I was not aware that a proxy is needed for docker images (I assume there is a reason why they do that). This of course raises the question about required capacity. I could imagine this is quickly going into some 100GBs?

svrnm avatar Aug 13 '24 13:08 svrnm

This of course raises the question about required capacity

They have a page explaining that, but it's related to how auth works for Docker's registry.

When a user requests a Docker container image through Scarf, Scarf simply issues a redirect response, pointing to whichever hosting provider you've configured for your container. Certain container runtimes do not handle redirects appropriately during authentication (which is required even for anonymous pulls), and, in those cases, Scarf will proxy the request to the host instead of redirecting.

https://docs.scarf.sh/gateway/#how-it-works

jpkrohling avatar Aug 13 '24 14:08 jpkrohling

This of course raises the question about required capacity

They have a page explaining that, but it's related to how auth works for Docker's registry.

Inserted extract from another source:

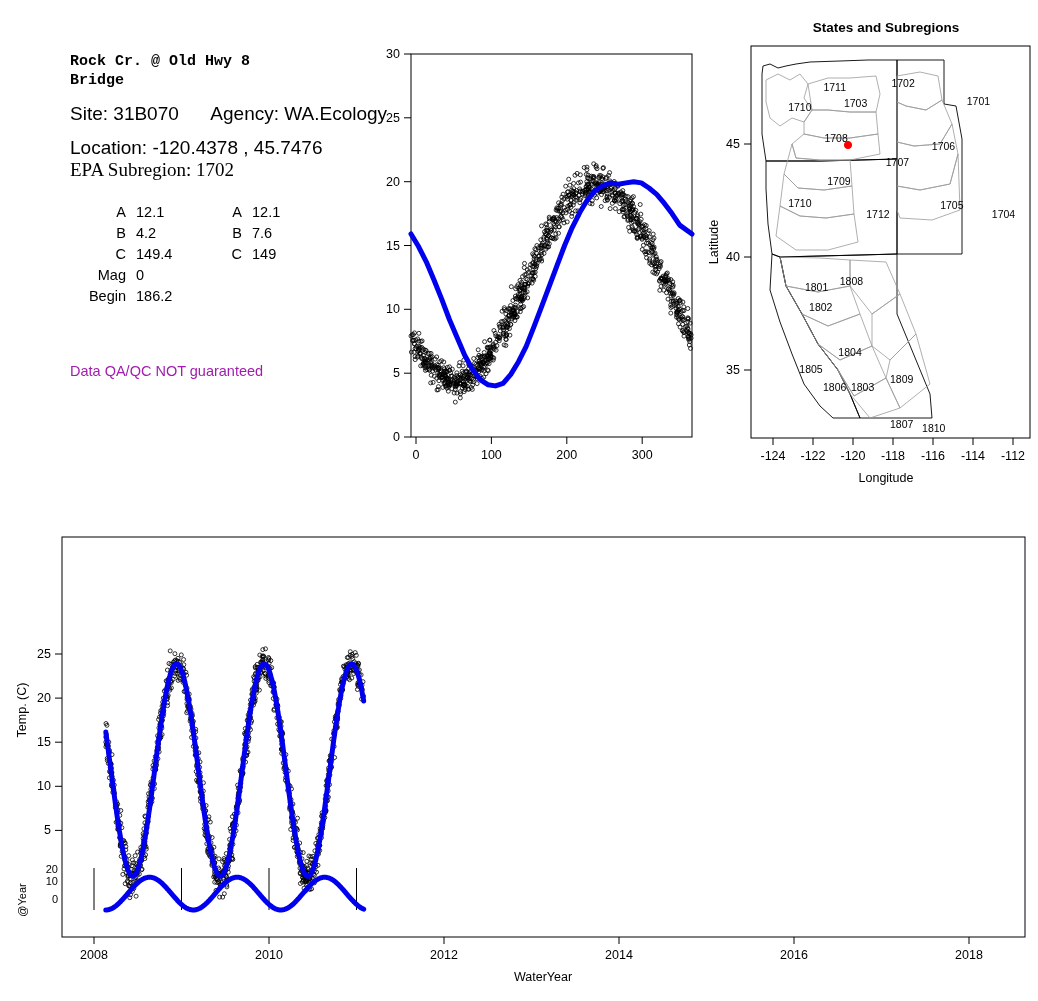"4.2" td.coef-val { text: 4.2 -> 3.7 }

When a user requests a Docker container image through Scarf, Scarf simply issues a redirect response, pointing to whichever hosting provider you've configured for your container. Certain container runtimes do not handle redirects appropriately during authentication (which is required even for anonymous pulls), and, in those cases, Scarf will proxy the request to the host instead of redirecting.

This is the one compelling reason for scarf, they figured that part out and probably also make sure that this works with registries across the board, while this would be our own responsibility if we go through hugo+netlify.

svrnm avatar Aug 14 '24 12:08 svrnm